### PARTI DELL'ESERCIZIO
**A)** Riscriva il brano sul lavoro a partire da "MM: Intercetta quando" e fino a "i pacchi dall’androne.", mettendo "custode in divisa" al posto di "portiere gallonato".
**B)** Secondo il brano sul lavoro, quanti dipendenti ha il comune di Roma?

### ESTRATTO DEL DOCUMENTO
'''
AM: Questo potrebbe creare un ulteriore indotto. Le dividi per generi come i film e le serie: intercettazioni telematiche, telefoniche, ambientali, per adulti o per tutta la famiglia.

   

MM: Intercetta quando vuoi. Però, un altro lavoro: il portiere gallonato, che riceve i pacchi Amazon e li custodisce per i destinatari. Chissà se nei 1.000 posti che Amazon dice che creerà quest’anno in Italia (per 6.500 posti totali) verranno conteggiati anche questi. In Silicon Valley è già successo, perché lì ci sono gli homeless che ti rubano i pacchi dall’androne.

   

AM: Ma non era meglio questo del reddito? Una bella trattativa stato-Amazon per cofinanziare migliaia di posti da portiere in stabili signorili col grembiule di Amazon, il berretto e l’iPad; noi avremmo comunque dovuto metterli “a concorso”, stampare un nuovo manualone coi quiz e infilarci la voce “Storia della Silicon Valley”, però ne valeva la pena.

   

MM: Ma torniamo alle peculiarità locali. Ci sono lavori romani che stonerebbero a Milano: “abusivi saltafila centurioni”, titolava il Messaggero qualche giorno fa su certi skill a chilometri zero, e immaginare un milanese vestito da Antico Milanese che irretisce turisti sotto le palme del Duomo pagate da Starbucks non è la stessa roba. Anche pompiere di autobus non autoestinguente, o autista-scrutatore non funzionerebbero. A Roma poi il lavoro segue categorie peculiari. Intanto è pubblico. Al comune, pesantemente sotto organico con soli 23.207 dipendenti, si tiene ogni anno una specie di beauty contest per individuare le pagelle di ognuno e ottenere il famigerato “salario accessorio”, cioè una parte dello stipendio legato alla performance. Chi si aspetterebbe pagelle bassissime in questo 2019 in cui è avvenuta la grande napoletanizzazione di Roma, sbaglia. Media dei punteggi: oltre il novanta per cento. Ma è chiaro che il lavoro assume valenze diverse. “Essere un gran lavoratore” vale come titolo onorifico al nord, ma a Roma sembrerebbe più che altro una presa per il culo. Certo se si sommassero i ventitremila dipendenti del comune coi diecimila Alitalia verrebbe fuori una clamorosa marcia dei quasi-quarantamila, con la Roma-Fiumicino bloccata. Passando peraltro dalla Cristoforo Colombo davanti alla Fiera di Roma in cui si è svolto il mega concorso per i cinquantamila candidati ai 3.000 posti di Navigator. Sai che non è stato sufficiente il palazzo degli Esami a Trastevere. L’Italia è un paese fondato sulla ricerca di lavoro. Sul turismo concorsuale.
'''
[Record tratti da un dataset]
'''
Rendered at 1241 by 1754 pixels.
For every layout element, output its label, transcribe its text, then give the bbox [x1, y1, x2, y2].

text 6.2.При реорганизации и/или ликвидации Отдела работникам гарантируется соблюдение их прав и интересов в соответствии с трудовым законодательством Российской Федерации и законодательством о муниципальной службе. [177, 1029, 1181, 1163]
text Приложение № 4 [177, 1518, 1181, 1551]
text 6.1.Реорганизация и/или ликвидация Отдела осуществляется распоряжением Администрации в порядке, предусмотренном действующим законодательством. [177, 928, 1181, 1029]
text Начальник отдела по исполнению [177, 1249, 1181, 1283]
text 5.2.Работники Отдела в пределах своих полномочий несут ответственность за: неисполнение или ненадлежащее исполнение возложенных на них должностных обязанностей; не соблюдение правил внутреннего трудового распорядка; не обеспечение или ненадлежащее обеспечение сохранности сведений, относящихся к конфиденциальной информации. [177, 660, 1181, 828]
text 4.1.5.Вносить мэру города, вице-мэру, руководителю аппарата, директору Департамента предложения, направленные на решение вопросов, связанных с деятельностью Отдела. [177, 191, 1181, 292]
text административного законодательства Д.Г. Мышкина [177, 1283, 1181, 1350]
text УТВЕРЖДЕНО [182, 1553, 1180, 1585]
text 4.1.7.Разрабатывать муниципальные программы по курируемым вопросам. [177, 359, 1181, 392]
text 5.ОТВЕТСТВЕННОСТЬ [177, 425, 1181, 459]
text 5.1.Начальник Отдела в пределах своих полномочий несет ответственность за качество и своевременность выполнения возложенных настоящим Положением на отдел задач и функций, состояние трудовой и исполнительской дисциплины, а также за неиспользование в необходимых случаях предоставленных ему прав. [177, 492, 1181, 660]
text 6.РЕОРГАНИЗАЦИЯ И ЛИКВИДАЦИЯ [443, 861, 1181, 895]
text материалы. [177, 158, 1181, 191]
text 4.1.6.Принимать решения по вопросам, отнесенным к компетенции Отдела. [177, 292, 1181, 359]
'''
### RISULTATI PER COMPITO
**A)**
MM: Intercetta quando vuoi. Però, un altro lavoro: il custode in divisa, che riceve i pacchi Amazon e li custodisce per i destinatari. Chissà se nei 1.000 posti che Amazon dice che creerà quest’anno in Italia (per 6.500 posti totali) verranno conteggiati anche questi. In Silicon Valley è già successo, perché lì ci sono gli homeless che ti rubano i pacchi dall’androne.

**B)** 23.207 dipendenti.